Now let's take a look at how we can implement the same fibonacci function that we started with, but this time with the caching mechanism that we have implemented.

    1: private CachedFunction<int, int> myFunc;
    2:  
    3: public Program()
    4: {
    5:     myFunc = CachedFunction<int, int>.Create(x => Fib(x));
    6: }
    7:  
    8: private int Fib(int val)
    9: {
   10:     return val <= 2 ? 1 : Fib(val - 2) + Fib(val - 1); 
   11: }
   12:  
   13: public int DoFib(int val)
   14: {
   15:     return myFunc.Execute(val);
   16: }
   17:  
   18: static void Main(string[] args)
   19: {
   20:     Program p = new Program();
   21:     Console.WriteLine(p.DoFib(40));
   22:     Console.WriteLine(p.DoFib(39));
   23:     Console.WriteLine(p.DoFib(40));
   24:     Console.WriteLine(p.DoFib(39));
   25:     Console.WriteLine(p.DoFib(39));
   26:     Console.WriteLine(p.DoFib(39));
   27:     Console.WriteLine(p.DoFib(39));
   28:     Console.WriteLine(p.DoFib(40));
   29:     Console.WriteLine(p.DoFib(40));
   30:     Console.WriteLine(p.DoFib(40));
   31:     Console.WriteLine(p.DoFib(40));
   32: }

When the code above is executed, the first two calls will take some time to compute and then the following calls will return immediately with the cached result for 39 and 40.

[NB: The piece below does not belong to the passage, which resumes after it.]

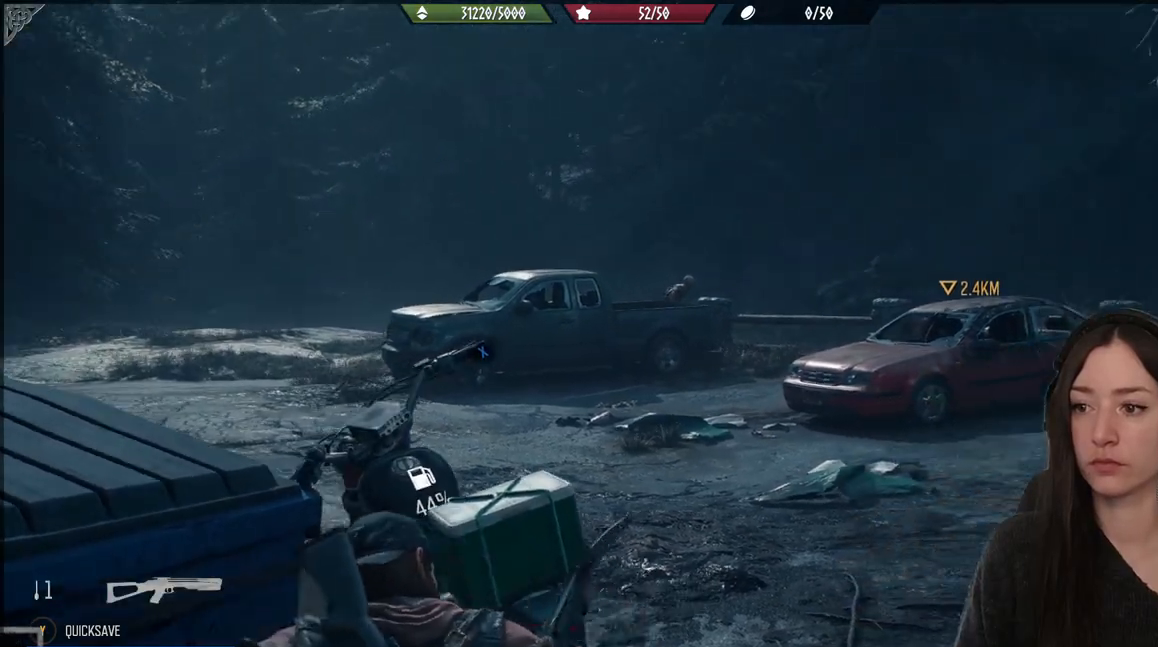
{"buttons": [], "left_stick": "up", "right_stick": "center", "events": []}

This concept only provides value for functions that take some time to compute.  If the function is simple, like returning the square of an input, the cost associated with caching may outweigh the cost of the actual operation.  But in the case of something rather complex, this can save a lot of time if the inputs to a function are likely to be the same. 

The example I provided also only works for a function that takes a single argument, but this could be easily modified using a Tuple to provide support for functions that take multiple arguments.

Comments

  • Anonymous
    December 07, 2008
    It would be interesting to compare the cost if the Fib function internally used the CachedFunction. private int Fib(int val) {   return val <= 2 ? 1 : DoFib(val - 2) + DoFib(val - 1); }

  • Anonymous
    December 08, 2008
    Wow, an actually interesting post.  Congrats. I agree with Anders, you should try doing the Fib using the Cache.  (and post the time results).  The first handful of iterations you'll get nailed, but for something like that you could see some large gains with the higher numbers.   2 Problems that I can see:

  1. Can (should) only be used on functions that are deterministic.  I.E. If your method is doing something based off of timestamps, or Rands, etc, then you could be caching a result that could potentially change [ think of caching a function that takes as a parameter how many times to roll a dice and add up all the rolls]
  2. This seems like it would be very useful for something that is computationally intense.  However, with such an application, one would think that the set of all possible keys would be so large that you would not get enough "hits" to keep it in your cache. I've seen something similar to this before in embedded systems.  Used to keep lookup tables for Trig calcs in a table, so you wouldn't have to figure out cos(43) etc.   Your code is nice because it's more generic.